WAP is a source code static analysis and data mining tool to detect and correct input validation vulnerabilities in web applications written in PHP (version 4.0 or higher) with a low rate of false positives. This tool semantically analyses the source code. More precisely, it does taint analysis (data-flow analysis) to detect the input validation vulnerabilities. The aim of the taint analysis is to track malicious inputs inserted by entry points ($_GET, $_POST arrays) and to verify if they reach some sensitive sink (PHP functions that can be exploited by malicious input). After the detection, the tool uses data mining to confirm if the vulnerabilities are real or false positives. At the end, the real vulnerabilities are corrected with the insertion of the fixes (small pieces of code) in the source code.
WAP detects and corrects the following vulnerabilities:
- SQL Injection (SQLI)
- Cross-site scripting (XSS)
- Remote File Inclusion (RFI)
- Local File Inclusion (LFI)
- Directory Traversal or Path Traversal (DT/PT)

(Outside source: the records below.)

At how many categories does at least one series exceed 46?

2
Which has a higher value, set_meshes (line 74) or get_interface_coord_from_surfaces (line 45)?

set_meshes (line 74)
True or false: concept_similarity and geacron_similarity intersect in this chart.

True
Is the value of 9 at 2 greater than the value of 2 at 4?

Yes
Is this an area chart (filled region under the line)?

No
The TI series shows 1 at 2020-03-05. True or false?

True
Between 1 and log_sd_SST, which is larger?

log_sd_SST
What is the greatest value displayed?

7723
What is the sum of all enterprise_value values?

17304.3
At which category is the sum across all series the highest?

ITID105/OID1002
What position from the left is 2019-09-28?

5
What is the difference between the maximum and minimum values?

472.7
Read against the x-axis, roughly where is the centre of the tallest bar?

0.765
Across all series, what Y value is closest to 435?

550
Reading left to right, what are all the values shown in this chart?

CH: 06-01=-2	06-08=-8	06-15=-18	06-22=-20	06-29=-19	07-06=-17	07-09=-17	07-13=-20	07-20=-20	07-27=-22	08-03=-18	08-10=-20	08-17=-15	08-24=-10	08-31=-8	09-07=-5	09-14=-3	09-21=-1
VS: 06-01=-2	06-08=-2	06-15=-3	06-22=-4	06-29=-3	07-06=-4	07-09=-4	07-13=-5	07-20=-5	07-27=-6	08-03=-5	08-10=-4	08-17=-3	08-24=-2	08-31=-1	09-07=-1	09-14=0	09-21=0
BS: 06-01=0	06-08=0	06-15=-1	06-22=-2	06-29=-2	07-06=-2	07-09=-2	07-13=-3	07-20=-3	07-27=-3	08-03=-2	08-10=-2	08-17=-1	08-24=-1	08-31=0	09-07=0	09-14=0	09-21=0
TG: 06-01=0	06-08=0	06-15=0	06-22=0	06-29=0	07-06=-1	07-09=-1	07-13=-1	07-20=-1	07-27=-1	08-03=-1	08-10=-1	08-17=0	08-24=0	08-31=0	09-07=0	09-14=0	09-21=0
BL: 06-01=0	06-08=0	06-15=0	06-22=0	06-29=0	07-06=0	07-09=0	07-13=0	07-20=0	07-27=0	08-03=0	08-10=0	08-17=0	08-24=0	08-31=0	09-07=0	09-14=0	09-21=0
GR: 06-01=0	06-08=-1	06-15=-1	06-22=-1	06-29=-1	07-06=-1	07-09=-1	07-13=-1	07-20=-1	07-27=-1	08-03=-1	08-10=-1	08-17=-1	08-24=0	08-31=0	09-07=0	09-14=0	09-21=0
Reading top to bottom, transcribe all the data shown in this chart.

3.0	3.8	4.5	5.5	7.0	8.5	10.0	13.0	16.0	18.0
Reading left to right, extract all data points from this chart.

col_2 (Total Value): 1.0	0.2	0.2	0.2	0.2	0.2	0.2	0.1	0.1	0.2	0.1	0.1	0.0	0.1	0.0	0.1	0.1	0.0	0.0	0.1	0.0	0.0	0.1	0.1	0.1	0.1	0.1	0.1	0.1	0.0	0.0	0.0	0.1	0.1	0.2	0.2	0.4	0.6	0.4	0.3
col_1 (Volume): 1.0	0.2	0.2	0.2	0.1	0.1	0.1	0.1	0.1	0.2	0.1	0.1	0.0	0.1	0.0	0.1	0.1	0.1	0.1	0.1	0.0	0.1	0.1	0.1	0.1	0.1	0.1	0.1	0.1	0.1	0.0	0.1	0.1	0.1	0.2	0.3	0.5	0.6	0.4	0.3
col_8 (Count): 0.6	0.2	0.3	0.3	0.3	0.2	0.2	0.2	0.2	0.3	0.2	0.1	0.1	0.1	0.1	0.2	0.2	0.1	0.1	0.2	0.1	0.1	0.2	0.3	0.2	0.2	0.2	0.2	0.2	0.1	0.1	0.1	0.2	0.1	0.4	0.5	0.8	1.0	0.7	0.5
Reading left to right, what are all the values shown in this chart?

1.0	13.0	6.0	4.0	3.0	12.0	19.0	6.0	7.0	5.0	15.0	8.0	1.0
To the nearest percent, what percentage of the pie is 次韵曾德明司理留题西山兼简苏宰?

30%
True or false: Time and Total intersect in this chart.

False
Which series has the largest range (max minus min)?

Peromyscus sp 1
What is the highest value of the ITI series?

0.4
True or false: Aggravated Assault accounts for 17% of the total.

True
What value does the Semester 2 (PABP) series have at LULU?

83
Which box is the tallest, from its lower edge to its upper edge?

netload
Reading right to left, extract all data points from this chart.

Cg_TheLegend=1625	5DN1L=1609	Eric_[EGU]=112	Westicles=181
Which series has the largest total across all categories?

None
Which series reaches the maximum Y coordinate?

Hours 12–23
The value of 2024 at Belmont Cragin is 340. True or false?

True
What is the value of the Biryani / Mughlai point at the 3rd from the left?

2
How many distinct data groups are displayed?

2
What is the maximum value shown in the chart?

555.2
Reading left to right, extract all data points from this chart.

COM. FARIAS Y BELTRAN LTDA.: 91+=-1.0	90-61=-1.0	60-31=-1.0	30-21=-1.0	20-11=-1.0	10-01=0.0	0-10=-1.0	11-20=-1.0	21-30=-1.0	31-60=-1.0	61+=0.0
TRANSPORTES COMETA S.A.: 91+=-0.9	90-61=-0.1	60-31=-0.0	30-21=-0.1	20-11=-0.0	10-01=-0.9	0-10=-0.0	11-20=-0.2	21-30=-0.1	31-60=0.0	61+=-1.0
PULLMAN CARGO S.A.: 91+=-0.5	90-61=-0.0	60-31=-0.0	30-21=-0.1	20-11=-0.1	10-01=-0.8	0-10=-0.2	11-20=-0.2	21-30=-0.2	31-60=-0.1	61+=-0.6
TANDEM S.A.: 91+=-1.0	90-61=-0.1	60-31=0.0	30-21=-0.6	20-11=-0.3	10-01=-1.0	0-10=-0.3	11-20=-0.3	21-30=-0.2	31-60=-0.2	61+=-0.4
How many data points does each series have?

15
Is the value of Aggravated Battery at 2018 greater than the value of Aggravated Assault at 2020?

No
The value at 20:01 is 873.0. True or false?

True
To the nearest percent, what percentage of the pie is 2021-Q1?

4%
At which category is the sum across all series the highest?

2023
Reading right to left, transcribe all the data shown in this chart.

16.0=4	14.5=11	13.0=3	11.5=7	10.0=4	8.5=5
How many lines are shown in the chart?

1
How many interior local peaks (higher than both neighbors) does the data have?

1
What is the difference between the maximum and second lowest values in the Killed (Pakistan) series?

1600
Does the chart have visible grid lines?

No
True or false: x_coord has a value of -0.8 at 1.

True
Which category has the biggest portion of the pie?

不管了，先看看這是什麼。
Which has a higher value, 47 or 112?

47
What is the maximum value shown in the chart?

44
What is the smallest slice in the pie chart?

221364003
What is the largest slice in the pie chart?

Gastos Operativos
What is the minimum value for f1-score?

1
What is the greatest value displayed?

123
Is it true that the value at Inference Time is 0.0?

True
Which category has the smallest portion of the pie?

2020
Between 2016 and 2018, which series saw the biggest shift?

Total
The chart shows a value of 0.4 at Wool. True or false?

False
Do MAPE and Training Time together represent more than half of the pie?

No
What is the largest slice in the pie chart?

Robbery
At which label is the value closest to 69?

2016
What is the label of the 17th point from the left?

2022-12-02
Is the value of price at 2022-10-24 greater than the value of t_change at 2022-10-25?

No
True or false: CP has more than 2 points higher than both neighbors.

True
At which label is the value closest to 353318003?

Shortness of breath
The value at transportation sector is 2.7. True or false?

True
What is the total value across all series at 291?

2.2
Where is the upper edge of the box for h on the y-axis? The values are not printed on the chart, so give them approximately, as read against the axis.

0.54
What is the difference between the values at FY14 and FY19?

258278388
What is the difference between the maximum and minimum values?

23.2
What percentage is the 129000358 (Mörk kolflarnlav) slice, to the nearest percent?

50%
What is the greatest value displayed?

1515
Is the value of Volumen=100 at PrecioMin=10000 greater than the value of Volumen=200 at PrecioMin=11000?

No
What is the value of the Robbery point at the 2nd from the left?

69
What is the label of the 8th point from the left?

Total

- Source Code Disclosure (SCD)
- OS Command Injection (OSCI)
- PHP Code Injection
WAP is written in Java language and is constituted by three modules:
composed by the tree generator and taint analyzer. The tool has integrated a lexer and a parser generated by ANTLR, and based in a grammar and a tree grammar written to PHP language. The tree generator uses the lexer and the parser to build the AST (Abstract Sintatic Tree) to each PHP file. The taint analyzer performs the taint analysis navigating through the AST to detect potentials vulnerabilities.
False Positives Predictor
composed by a supervised trained data set with instances classified as being vulnerabilities and false positives and by the Logistic Regression machine learning algorithm. For each potential vulnerability detected by code analyzer, this module collects the presence of the attributes that define a false positive. Then, the Logistic Regression algorithm receives them and classifies the instance as being a false positive or not (real vulnerability).
Each real vulnerability is removed by correction of its source code. This module for the type of vulnerability selects the fix that removes the vulnerability and signalizes the places in the source code where the fix will be inserted. Then, the code is corrected with the insertion of the fixes and new files are created.